Elmore Leonard said:
3 Never use a verb other than "said" to carry dialogue. The line of dialogue belongs to the character; the verb is the writer sticking his nose in. But "said" is far less intrusive than "grumbled", "gasped", "cautioned", "lied". I once noticed Mary McCarthy ending a line of dialogue with "she asseverated" and had to stop reading and go to the dictionary.
"Asseverated" is an abomination, yes, and while I believe that "said" is usually the best verb, I don't agree that the alternatives should never be used. "Lied" is fine if used in moderation, and sounds far less awkward than "said, but really meant otherwise".

Roddy Doyle said:
4 Do give the work a name as quickly as possible. Own it, and see it.

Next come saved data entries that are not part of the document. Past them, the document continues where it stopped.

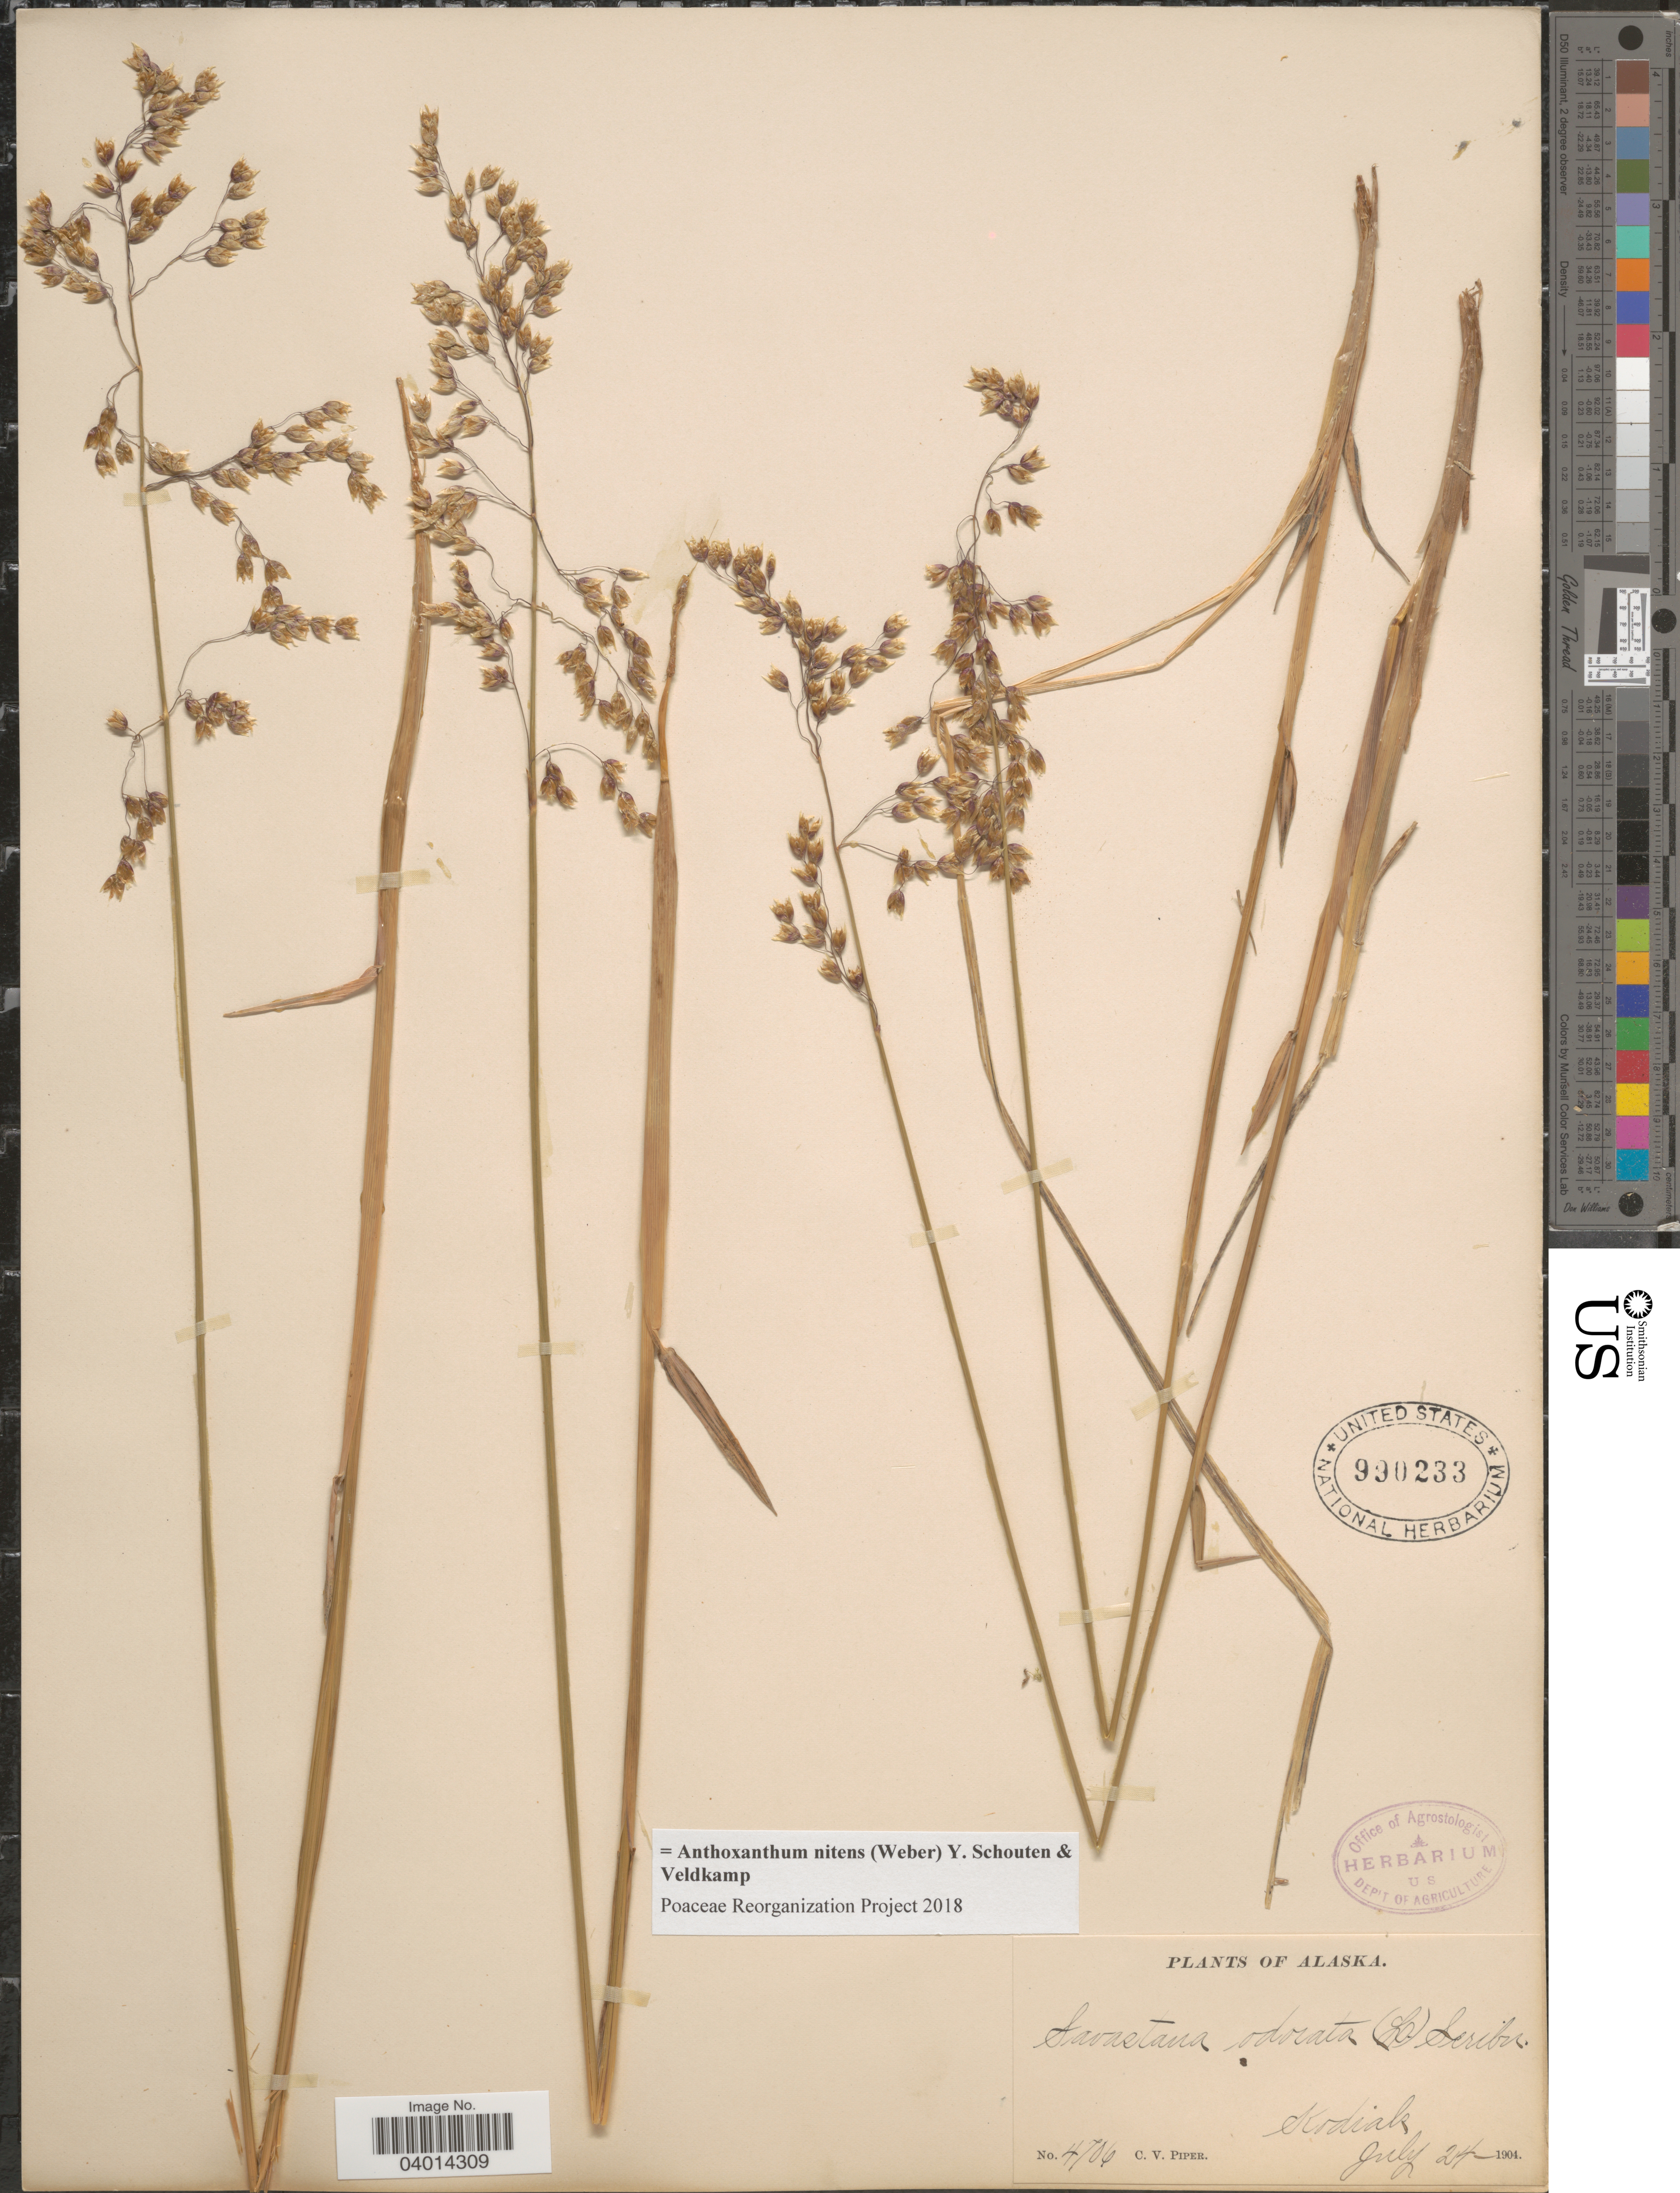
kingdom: Plantae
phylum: Tracheophyta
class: Liliopsida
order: Poales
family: Poaceae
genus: Anthoxanthum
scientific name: Anthoxanthum nitens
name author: (G.H. Weber) R.T.A. Schouten & Veldkamp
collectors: C. V. Piper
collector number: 4706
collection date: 1904-07-24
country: United States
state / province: Alaska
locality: Kodiak.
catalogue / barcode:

Dickens knew Bleak House was going to be called Bleak House before he started writing it. The rest must have been easy.
I can't see how naming your work makes everything easier ;) At least I haven't noticed that.

Will Self said:
4 Stop reading fiction – it's all lies anyway, and it doesn't have anything to tell you that you don't know already (assuming, that is, you've read a great deal of fiction in the past; if you haven't you have no business whatsoever being a writer of fiction).
I don't trust anyone who tells me not to read fiction :p I sort of understand the point, but I need reading like I need air. Funny that Sarah Waters's first rule is exactly the opposite.

I liked Gaiman's rules too. Simple yet effective.